経験談を交え復帰運動を語る石神京子さん(7日=奄美図書館)

婦人会「発言権なかった」
奄美図書館生涯学習講座 石神さん講演

 2023年度奄美図書館生涯学習講座(あまみならでは学舎)「奄美群島日本復帰70周年に寄せて」が7日、県立奄美図書館であった。旧名瀬市地域婦人団体連絡協議会の元会長で、大島女子高校在学時に復帰運動を体験した石神京子さん(85)が、当時の生活、女性の果たした役割などを講話した。教育関係者、歴史研究家、学生など77人が耳を傾けた。

 石神さんは、1938年(昭和13年)大和村生まれ。「ダレス声明」が出され奄美群島の日本復帰が実現した53年(昭和28年)、大島女子高校に入学した。入学前の51~52年は、日本復帰協議会が結成され署名運動が行われるなど、復帰運動が佳境を迎えていた。

 「校門の看板には『鹿児島県立』と書かれてあった」と振り返り、27回行われたとされる決起集会や断食などの写真を交え、当時の様子を語った。
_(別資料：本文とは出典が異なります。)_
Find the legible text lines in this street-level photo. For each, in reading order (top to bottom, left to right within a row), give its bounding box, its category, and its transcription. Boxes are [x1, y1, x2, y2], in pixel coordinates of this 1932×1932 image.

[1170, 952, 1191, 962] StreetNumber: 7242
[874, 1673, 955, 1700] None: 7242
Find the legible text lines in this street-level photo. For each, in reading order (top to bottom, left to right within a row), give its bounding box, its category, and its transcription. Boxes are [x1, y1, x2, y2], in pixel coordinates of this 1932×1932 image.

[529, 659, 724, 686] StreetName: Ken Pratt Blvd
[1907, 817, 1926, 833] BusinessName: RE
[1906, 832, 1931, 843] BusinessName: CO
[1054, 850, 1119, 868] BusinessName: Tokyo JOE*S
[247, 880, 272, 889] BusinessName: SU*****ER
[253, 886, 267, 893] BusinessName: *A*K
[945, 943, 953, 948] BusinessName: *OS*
51年に結成された婦人会は「復帰運動のために作られたもので発言権はなかった」と当時の女性の立場を表現した。

 生まれ育った大和村の生活を、「名瀬から8里(約32㌔)。米兵を見たのは1回だけ。貧しく、山に分け入り何でも食べた」と話した。 テレビのインタビューで「私たちは日本人。アメリカ人にはなりたくない」と答える映像も紹介された。

 熱心に聞いていた大島高校1年・数原悠(はるか)さん(15)=瀬戸内町=は「年末に復帰を題材にしたミュージカルの語り部役を務める。当時の生活も、映像に映る建物や風景も(現在とは違いすぎて)実感が湧かない。経験者の話をもっと聞いてリアリティーを持って本番に臨みたい」と話した。

 講座を終え石神さんは、「復帰運動には女性の力も必要とされた。今では男性主体の政治的な話ばかりが伝えられている。女性も一緒に取り組んだことをもっと知ってもらいたい」と、語り部活動への意欲を語った。